WASHINGTON – Rare protein-truncating variants in the BSN gene are associated with severe adult-onset obesity, according to new data presented by researchers from the University of Cambridge at the American Society of Human Genetics (ASHG) annual meeting here on Wednesday.
The study, which is also available as a MedRxiv preprint, highlights the utility of population-scale exome-wide association studies to detect rare genetic variants underpinning common human diseases.
"As we all know, obesity has become a global epidemic," said Yajie Zhao, a postdoctoral fellow at the Cambridge MRC Epidemiology Unit and the lead author of the study. "So, there is an urgent need for us to know the etiology of obesity."
In general, obesity can be grouped into two categories based on its underlying genetic contributions, he said: monogenic obesity, which is caused by mutations impacting a single gene, and polygenic obesity, which involves a set of genetic variants that each only exert a modest effect on the disease.
Previously, researchers have mostly identified mutations involved in severe, early-onset monogenic obesity, Zhao noted. Meanwhile, genome-wide association studies in large population cohorts have helped identify hundreds of common variants that come with more subtle effects.
"The question is whether we can perform a GWAS-like study to systematically identify mutations with larger effects on BMI using large population cohorts," he said.
According to Zhao, the recent emergence of population-scale whole-exome sequencing data has enabled exome-wide association studies that have led to the discovery of both common and rare variants.
For their study, the Cambridge researchers carried out an exome-wide association analysis for adult body mass index (BMI), leveraging genotyping and phenotyping data from 419,668 individuals of European ancestry from the UK Biobank.
In addition, they replicated their results using independent whole-exome data from 167,359 individuals of non-European ancestry from the Mexico City Prospective Study and the Pakistan Genomic Resource Study.
Through these analyses, the researchers nailed down rare protein-truncating variants (PTVs) — variants that result in a shorter version of a protein — in two genes, BSN and APBA1. These were shown to have "substantially" higher effects on BMI compared to well-established obesity genes such as MC4R, according to the study.
Unlike most other obesity-related genes, PTVs in BSN and APBA1 had no apparent effect on childhood adiposity, Zhao said, indicating they are predominantly implicated in adult-onset obesity.
Furthermore, the researchers found that PTVs in BSN magnified the influence of common BMI-associated genetic variants.

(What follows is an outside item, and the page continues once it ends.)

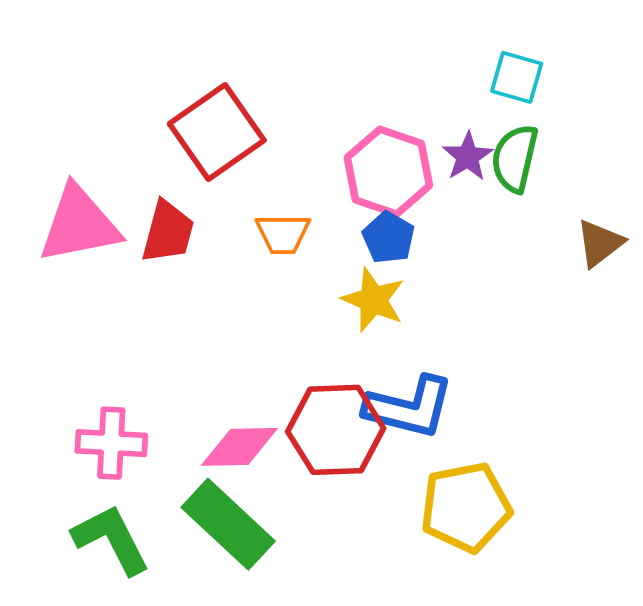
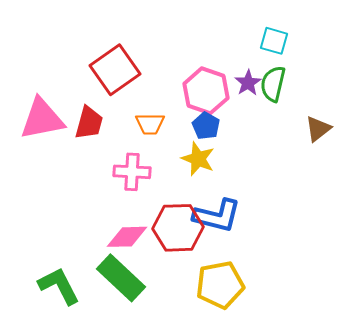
pink cross: (111, 443) -> (132, 172), moved
yellow pentagon: (466, 507) -> (220, 285), moved

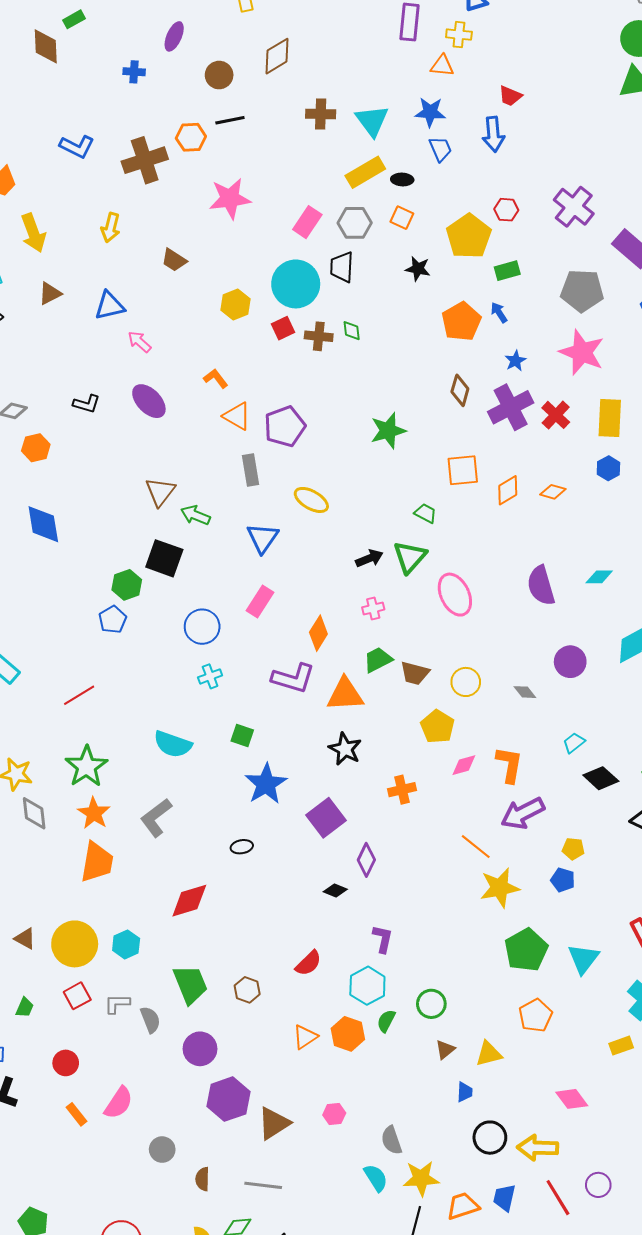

A common polygenic score, they reported, had an effect on BMI that was twice as large in individuals with BSN PTVs than in those without.
Beyond that, they also observed that carriers of BSN PTVs had a higher risk of type 2 diabetes and nonalcoholic fatty liver disease.

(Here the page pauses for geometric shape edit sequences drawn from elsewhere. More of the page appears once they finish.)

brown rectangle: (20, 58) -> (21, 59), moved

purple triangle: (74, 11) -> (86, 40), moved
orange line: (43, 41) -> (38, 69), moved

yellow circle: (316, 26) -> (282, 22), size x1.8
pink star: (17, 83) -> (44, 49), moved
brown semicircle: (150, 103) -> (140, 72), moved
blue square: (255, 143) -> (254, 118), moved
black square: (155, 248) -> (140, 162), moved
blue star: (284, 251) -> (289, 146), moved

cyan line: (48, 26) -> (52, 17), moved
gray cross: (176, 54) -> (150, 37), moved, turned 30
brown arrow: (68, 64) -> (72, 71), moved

According to Zhao, BSN encodes Bassoon, a scaffolding protein that is essential for the organization of the presynaptic cytoskeleton and for exocytosis-mediated neurotransmitter release. The researchers hypothesized that the association between BSN PTVs and obesity might be due to aging-related vesicular dysfunction.
To further explore the functional consequences of BSN deletion, Zhao and his collaborators generated CRISPR-Cas9-edited human iPSC-derived hypothalamic neurons with deactivated BSN and performed single-nucleus RNA sequencing to assess transcriptional differences.
These approaches revealed a network of differentially expressed genes, such as NTNG1, that were collectively enriched in genomic regions associated with BMI, the researchers noted, suggesting a role for degenerative neuronal synaptic function and neurotransmitter release in the etiology of obesity.
"Our study further proves that human exome and genome sequencing at scale will become an increasingly important entry point for the discovery of novel mechanistic insight into biology," Zhao said.